Hey everyone, I hope you’re having an incredible day today. Today, I will show you a way to make a special dish, smokey lentils with roasted veg. It is one of my favorites food recipes. This time, I am going to make it a bit tasty. This will be really delicious.
This lentil salad with roasted winter vegetables can be prepared in a relaxed way and keeps in the fridge for a few days. Surprisingly this is an easy recipe just considering the extra ones. Here is how you cook it.
Smokey lentils with roasted veg is one of the most popular of recent trending foods on earth. It’s enjoyed by millions daily. It’s simple, it’s fast, it tastes yummy. Smokey lentils with roasted veg is something which I have loved my whole life. They’re fine and they look fantastic.
To get started with this particular recipe, we must first prepare a few components. You can have smokey lentils with roasted veg using 21 ingredients and 6 steps. Here is how you can achieve that.
The ingredients needed to make Smokey lentils with roasted veg:
- Make ready Roasted veg
- Prepare Half a butternut squash
- Make ready Carrots (I used 8 skinny heritage ones but 3 regular ones would work too)
- Take 150 g mushrooms
- Take 8 shallots (or 2 onions quartered)
- Get 8 whole garlic cloves (skin on)
- Make ready A few sprigs of thyme
- Make ready 3 bay leaves
- Get 1 tsp chipotle paste
- Prepare Oil
- Make ready Seasoning
- Make ready Lentils
- Make ready 1 packet pre cooked lentils
- Get 3 spring onions
- Make ready 8 basil leaves
- Get 1/2 tsp chipotle
- Get Seasoning
- Take Other (all optional)
- Take Greek Yogurt
- Make ready Sunflower seeds
- Get Parmesan
Combine lentils and roasted vegetables, adding more of the vinaigrette to taste; spoon mixture on top of radicchio.
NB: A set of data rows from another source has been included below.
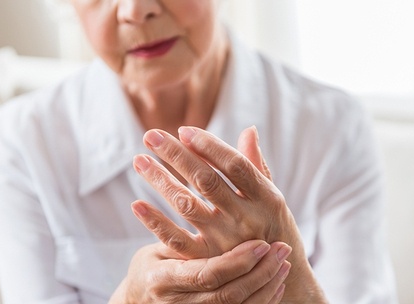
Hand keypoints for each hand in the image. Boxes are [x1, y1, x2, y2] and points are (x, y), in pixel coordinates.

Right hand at [109, 239, 290, 303]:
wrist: (141, 302)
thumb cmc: (152, 266)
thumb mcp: (157, 248)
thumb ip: (178, 230)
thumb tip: (204, 185)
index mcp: (165, 279)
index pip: (208, 274)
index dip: (237, 261)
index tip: (261, 244)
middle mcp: (181, 303)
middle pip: (230, 295)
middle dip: (261, 273)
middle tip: (282, 249)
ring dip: (267, 285)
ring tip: (284, 263)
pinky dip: (265, 300)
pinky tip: (278, 282)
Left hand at [131, 126, 326, 302]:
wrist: (276, 276)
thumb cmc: (272, 227)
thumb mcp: (271, 198)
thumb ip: (256, 165)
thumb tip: (248, 130)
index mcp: (266, 198)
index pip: (235, 165)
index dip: (209, 146)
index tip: (184, 130)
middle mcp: (247, 219)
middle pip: (207, 181)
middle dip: (176, 155)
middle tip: (151, 135)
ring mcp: (226, 241)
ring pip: (187, 205)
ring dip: (160, 181)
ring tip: (139, 161)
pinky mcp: (208, 260)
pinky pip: (177, 241)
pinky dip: (155, 223)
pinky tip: (137, 204)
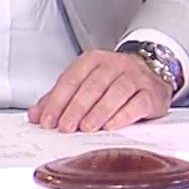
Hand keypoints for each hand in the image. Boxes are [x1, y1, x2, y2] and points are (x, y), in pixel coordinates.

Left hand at [28, 50, 172, 132]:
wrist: (152, 73)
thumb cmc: (114, 81)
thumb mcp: (85, 84)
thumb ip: (60, 98)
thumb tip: (36, 115)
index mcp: (94, 60)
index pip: (71, 78)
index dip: (57, 100)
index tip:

Garnish with scallions, parsley, sea salt and black pepper. Squeeze tangerine juice over the lentils and drizzle with more olive oil if needed. Roasted eggplant is often used in baba ghanouj recipes to make a thick dipping sauce similar to hummus.
Instructions to make Smokey lentils with roasted veg:
- Preheat the oven to 180 degrees. Chop the squash, peel the carrots (if you’re using skinny ones leave them whole. If not, chop them into pieces, around the same size as the squash). Add it to a roasting tray with the shallots and garlic (leave the skin on). If using onion, remove the skin and cut into quarters. Add the bay, thyme, seasoning and drizzle with oil. Put in the over for 30 mins.
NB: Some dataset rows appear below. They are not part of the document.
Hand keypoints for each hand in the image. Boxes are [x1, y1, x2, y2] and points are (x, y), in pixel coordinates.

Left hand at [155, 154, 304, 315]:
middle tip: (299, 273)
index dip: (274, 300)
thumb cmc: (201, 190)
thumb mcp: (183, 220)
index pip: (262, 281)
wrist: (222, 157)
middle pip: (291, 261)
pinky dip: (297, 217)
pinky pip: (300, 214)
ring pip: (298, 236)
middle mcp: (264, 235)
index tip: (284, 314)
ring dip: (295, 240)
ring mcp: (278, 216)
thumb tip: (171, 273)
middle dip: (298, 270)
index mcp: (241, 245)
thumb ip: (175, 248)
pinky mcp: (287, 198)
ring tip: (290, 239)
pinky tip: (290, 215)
- Meanwhile, cook the lentils according to the packet. Finely chop the spring onions and basil. Then add all three to a bowl with half a tsp chipotle paste and mix together.
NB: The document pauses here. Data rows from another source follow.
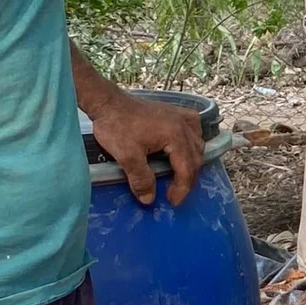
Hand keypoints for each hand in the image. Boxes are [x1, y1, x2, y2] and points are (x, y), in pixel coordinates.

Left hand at [87, 92, 202, 205]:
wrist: (108, 102)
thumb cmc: (117, 126)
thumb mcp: (127, 156)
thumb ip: (140, 179)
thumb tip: (149, 199)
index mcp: (176, 135)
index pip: (187, 169)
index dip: (182, 189)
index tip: (172, 202)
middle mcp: (184, 124)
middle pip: (195, 157)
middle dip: (187, 179)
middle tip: (174, 193)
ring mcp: (181, 116)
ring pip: (197, 143)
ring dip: (192, 162)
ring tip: (180, 175)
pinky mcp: (174, 111)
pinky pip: (193, 129)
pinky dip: (193, 142)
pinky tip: (185, 147)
- Season the lentils with a pinch of salt and top with sunflower seeds (optional)
- After 30 mins remove the veg from the oven, mix in 1 tsp chipotle paste, the mushrooms and mix together. Return to the oven for another 15 minutes.
- Once cooked, remove the veg. Squeeze the garlic and shallots out of their skins (they’ll be hot so use the back of a spoon if needed and mix back into the veg.
- Serve the veg on a bed of lentils. Top with a tbsp of Greek yogurt and a grating of Parmesan (optional)
When roasted, eggplant can often take on a This spicy lentil curry is perfect for a healthy, oil free Indian dinner night. It's savory, spicey, and slightly smokey from fresh roasted eggplant. Combine oil with minced garlic and honey. Roasted vegetables and lentils make this colorful salad into a healthy, filling meal. Add hot lentils and vegetables to dressing; toss until well coated.